TASK DETAILS:
Reproduce the data exactly as given, except for any images.

GIVEN MATERIAL:
= Beginning of Section =

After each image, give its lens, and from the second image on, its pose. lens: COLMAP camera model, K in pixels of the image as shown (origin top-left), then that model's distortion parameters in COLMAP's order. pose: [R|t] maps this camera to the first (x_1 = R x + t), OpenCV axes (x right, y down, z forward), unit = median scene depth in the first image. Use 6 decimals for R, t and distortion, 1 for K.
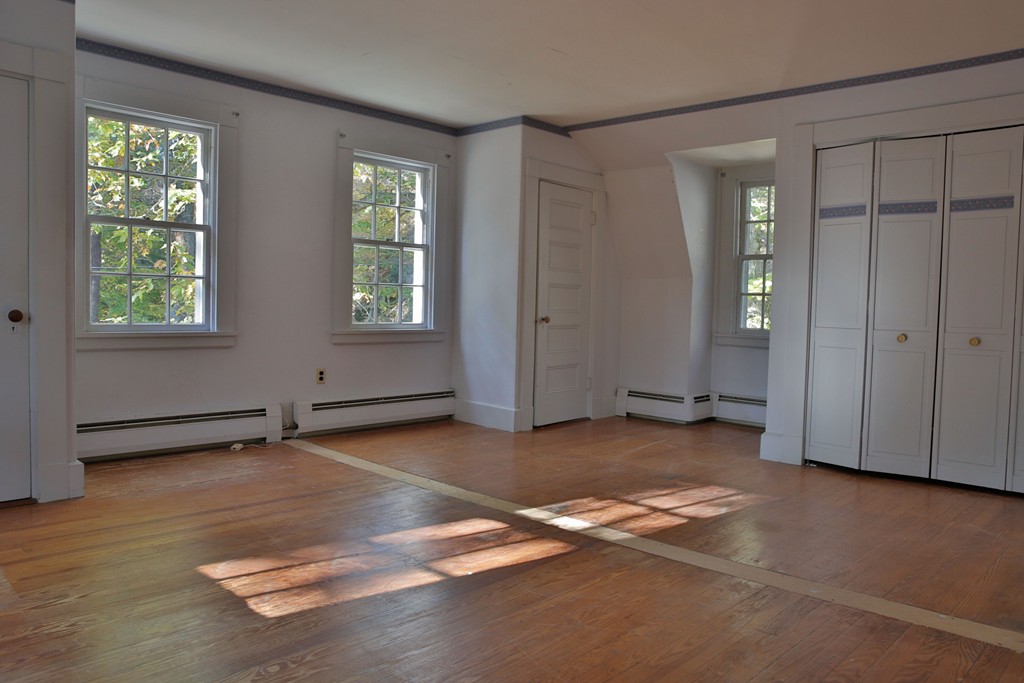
lens RADIAL K [[750.6, 0, 511.9], [0, 750.6, 342.2], [0, 0, 1]] dist [-0.061942, 0.024469]
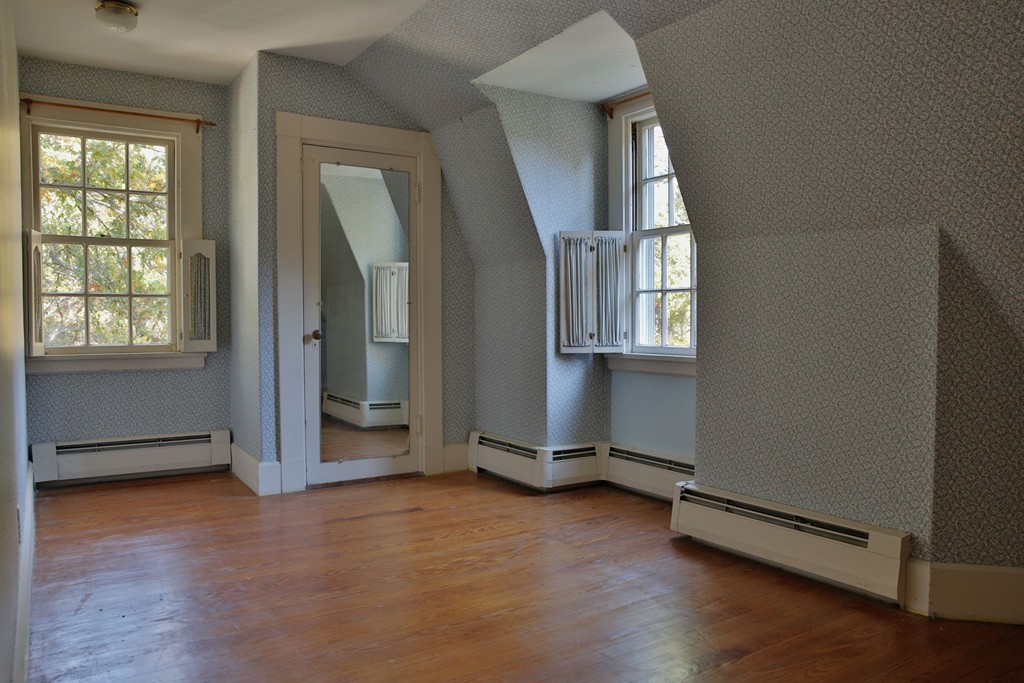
lens RADIAL K [[675.0, 0, 511.7], [0, 675.0, 341.5], [0, 0, 1]] dist [0.045453, -0.001752]
pose [[0.943667, -0.012484, -0.330662, 0.394795], [0.006460, 0.999793, -0.019311, -0.011049], [0.330834, 0.016087, 0.943552, 0.415235]]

= End of Section =

RESPONSE TO THIS TASK:
After each image, give its lens, and from the second image on, its pose. lens: COLMAP camera model, K in pixels of the image as shown (origin top-left), then that model's distortion parameters in COLMAP's order. pose: [R|t] maps this camera to the first (x_1 = R x + t), OpenCV axes (x right, y down, z forward), unit = median scene depth in the first image. Use 6 decimals for R, t and distortion, 1 for K.
lens RADIAL K [[750.6, 0, 511.9], [0, 750.6, 342.2], [0, 0, 1]] dist [-0.061942, 0.024469]
lens RADIAL K [[675.0, 0, 511.7], [0, 675.0, 341.5], [0, 0, 1]] dist [0.045453, -0.001752]
pose [[0.943667, -0.012484, -0.330662, 0.394795], [0.006460, 0.999793, -0.019311, -0.011049], [0.330834, 0.016087, 0.943552, 0.415235]]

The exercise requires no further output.